Me gusta escuchar las conversaciones de esos visitantes nacionales venidos de Castilla o Asturias. Son fragmentos que cazo al vuelo, palabras que me siguen cuando me alejo del grupo de turistas. Visten con decencia, sin concesiones. Su corrección en el vestir y en el hablar contrasta con la fatiga lingüística y la dejadez en la indumentaria de los mallorquines, por no hablar del descamisamiento generalizado de los turistas extranjeros, que llegan a la isla en chanclas, en bermudas y muchos de ellos borrachos perdidos, dispuestos a probar eso del balconing, práctica que habría que institucionalizar como un atractivo turístico más.

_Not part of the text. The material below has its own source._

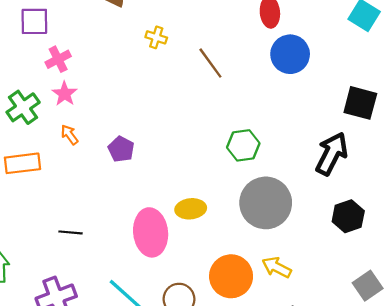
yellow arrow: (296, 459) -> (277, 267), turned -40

Pero estaba con esos turistas nacionales, castellanos o astures, extremeños o vascos. Hay una moral ahí, una estética sobria que utiliza un lenguaje cristalino a la hora del comentario: "No he visto ciudad más sucia. Una pena de ciudad, con lo bonita que es." Y lo afirman sin grandilocuencia, sino con sequedad, como un veredicto inapelable. Sus ojos traslucen desencanto, como si fuesen testigos del deterioro progresivo de lo que fue, años ha, un destino soñado: Palma. Pienso en el contraste entre estos vecinos de Oviedo o Vitoria y nosotros, palmesanos desleídos y disueltos en la nada, seres desganados que vemos en primera línea la suciedad progresiva de una ciudad sin ilusión ni nervio, a punto de ser decepcionante. Y, sobre todo, el contraste se acentúa cuando uno acaba de regresar de algunas ciudades españolas -no hace falta ir a Suiza- y ha comprobado que allí han ganado en calidad de vida y aquí la hemos perdido a raudales. Entonces, la comparación, en efecto, se hace odiosa.

Es cuando regresa la palabra temida, de rabiosa actualidad: mierda.